We provide price optimisation solutions in close collaboration with a major UK retailer's data science team. Together, we build projects to enable quick exploration and productization of the ML models and respective optimisation algorithms in a hybrid-cloud environment. The end goal is to provide APIs for the optimiser to solve pricing class problems across multiple business domains.
Use pySpark on Hadoop to load and transform Big Data to produce smaller, significant features used in modelling and analytics.
Provide the hybrid-cloud environment to support model development from beginning to full productization.
Self-dependently select the best architectural patterns to solve business problems.
Build robust code in the cloud and on-prem to bring models fast and reliably to production
Build clear DevOps cultures and solutions for reproducible patterns in multiple business domains.
ETL: pySpark, Oozie & Airflow
Platform: Hadoop & Azure (incl. Azure ML)
CI/CD: Jenkins & Azure DevOps
Git @ Github
There are many pricing problems in the global retailer world: many of these problems share similar structures and constraints. Due to this, building robust solutions reusable across multiple challenges, leveraging on-prem cluster and cloud environments and ensuring the top quality while maintaining quick iterations is our bread and butter.
The core engineering team consists of 4-5 people in Poland. We collaborate closely with the client’s product management and data science team. Additionally, we collaborate with engineers that work for the client directly.
In collaboration with a prominent UK-based retailer's data science team, we create solutions for personalisation challenges, such as web-page product recommendations. The main objective is to deliver well-engineered components that enable work on modelling and experimentation in a hybrid-cloud environment. The ultimate goal is to provide an end-to-end experience stretching from pure data, training different models, and creating APIs to deliver self-improving models.
Work on components to support Big Data processing on an on-prem Hadoop cluster.
Ensure that high-quality code is delivered.
Choose the best architecture and tools for the business requirement.
Push the data to the cloud and select the best way to store and process it.
Build robust code and architecture to allow easy productization of data scientists' models with minimal time and effort.
Enhance monitoring capabilities and reliability.
Python: (3.7+) with complete typing
PySpark: base for our ETL
Azure (incl. Azure ML): model training and serving
Tensorflow, pandas, scikit-learn, scipy, nltk
Jenkins, Azure DevOps, Terraform, Git @ Github
Personalisation models use tens of terabytes of input data. We leverage the Hadoop on-prem cluster to extract significant business features and transfer them to the cloud. We adopted the hybrid-cloud model to iterate faster on the business use-cases given to us by data scientists.
The team consists of a technical lead and 3-4 engineers in Poland. These people collaborate closely with the client's UK-based data science unit.
What & How
We value a good understanding of the best code practices and at the same time friendly and open atmosphere at work. You’ll be working in a cross-functional team for a major global retailer, shaping solutions for hybrid cloud infrastructure (Hadoop, Apache Spark, Azure), automated CI/CD pipelines, and IaaC solutions. We value rapid delivery and use either a Scrum or a Kanban approach. We peer-review 100% of our code and yes, we test the code thoroughly. Last, but not least, we cooperate with each other and value teamwork.
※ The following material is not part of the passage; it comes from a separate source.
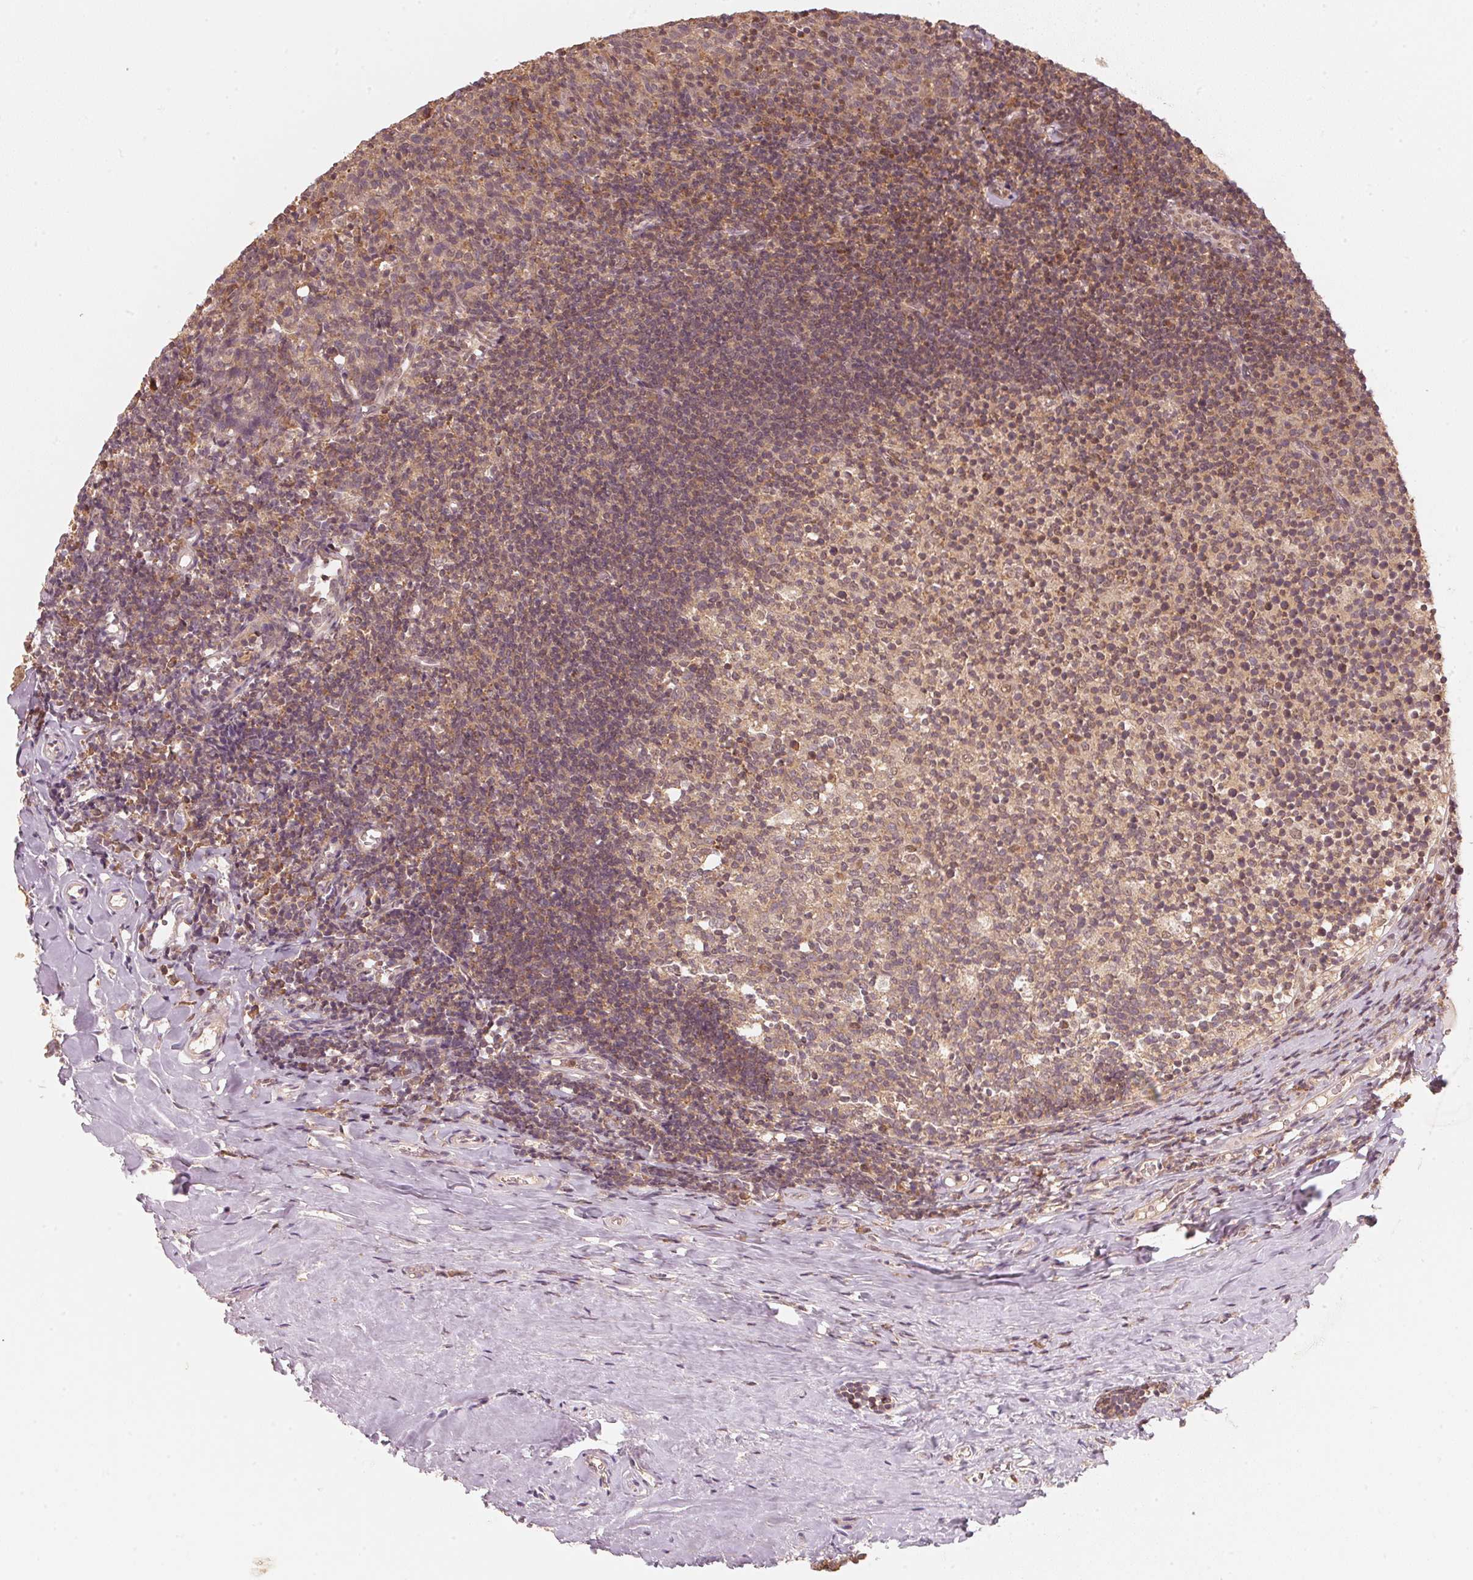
{"staining": {"intensity": "moderate", "quantity": ">75%", "location": "cytoplasmic/membranous"}, "tissue": "tonsil", "cell_type": "Germinal center cells", "image_type": "normal", "snomed": [{"axis": "morphology", "description": "Normal tissue, NOS"}, {"axis": "topography", "description": "Tonsil"}], "caption": "Approximately >75% of germinal center cells in normal human tonsil demonstrate moderate cytoplasmic/membranous protein positivity as visualized by brown immunohistochemical staining.", "gene": "C2orf73", "patient": {"sex": "female", "age": 10}}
We believe that good work-life balance is important for your development and satisfaction and we do highly value your time, passion, and dedication.
What we expect
We are looking for a team player who:
- has proven experience in Python (knowledge of JVM languages is a plus),
- has at least basic knowledge of (py)Spark and Hadoop stack,
- has experience with Linux environments,
- maintains high code quality and is able to manage software complexity by good design choices and proper testing,
- understands the best practices principles and has knowledge of fundamental data structures and algorithms,
- has fluency in English language, as seamless communication is one of the most important aspects of software projects,
- last, but not least, is a team player (happy to learn, help, share responsibilities and contribute to the team success.